WASHINGTON - The District's flawed breath testing system that was scrapped in 2011 cost taxpayers more than $368,000 in legal settlements and fees.
In 2010, the District's Attorney General at the time, Peter Nickles, said as many as 400 people could have been wrongly convicted of drunk driving using faulty test results. That resulted in dozens of people returning to court seeking to have their convictions overturned and to sue the city.
According to Ted Gest, a spokesperson for the District's Attorney General, the city settled 20 cases and paid out $368,293,30. One additional case was dismissed. Gest tells WTOP in an email that most of those convictions were upheld.
"Of the 400 cases originally identified by former AG Nickles as possibly involving incorrect breath tests, only 50 people ever came into court with motions to challenge their cases, and of those, in only two cases was there a court finding vacating a conviction," Gest wrote.
The disclosure of the settlements comes the same day Mayor Vincent Gray signed legislation authorizing the use of a new breathalyzer system and tougher drunk driving penalties.
At the bill signing ceremony, the District's current Attorney General, Irv Nathan, said the city had settled all the lawsuits from the bad test results and played down the amount of those payouts.
"In terms of the settlements, I think we're talking less than 30 cases and we're talking fairly nominal sums of money," Nathan said.
As for why so many of the convictions were upheld Nathan said, "When the counts that related to the breathalyzers were set aside, they were still able to uphold the convictions on other counts, on the charges that didn't rely on the breathalyzer tests. The sentences aren't as severe when you can't rely on the breathalyzer test, but it's still on their record."
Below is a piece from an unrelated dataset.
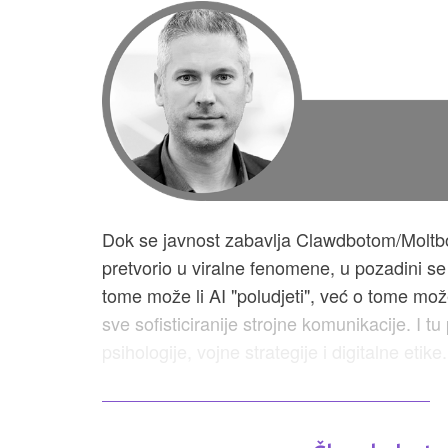
Dok se javnost zabavlja Clawdbotom/Moltbo
pretvorio u viralne fenomene, u pozadini s
tome može li AI "poludjeti", već o tome mož
sve sofisticiranije strojne komunikacije. I t
psihologije, vojne strategije i digitalne etike.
In February 2010, an independent testing firm found the breathalyzer tests used by D.C. police were miscalibrated leading to greatly inflated alcohol levels for many drivers.
Since the findings, D.C. police have used urine and other tests as evidence in drunk driving cases. In 2012, more than 1,400 people were arrested and convicted of drunk driving in the District, at the same time 12 people were killed in alcohol-related traffic accidents.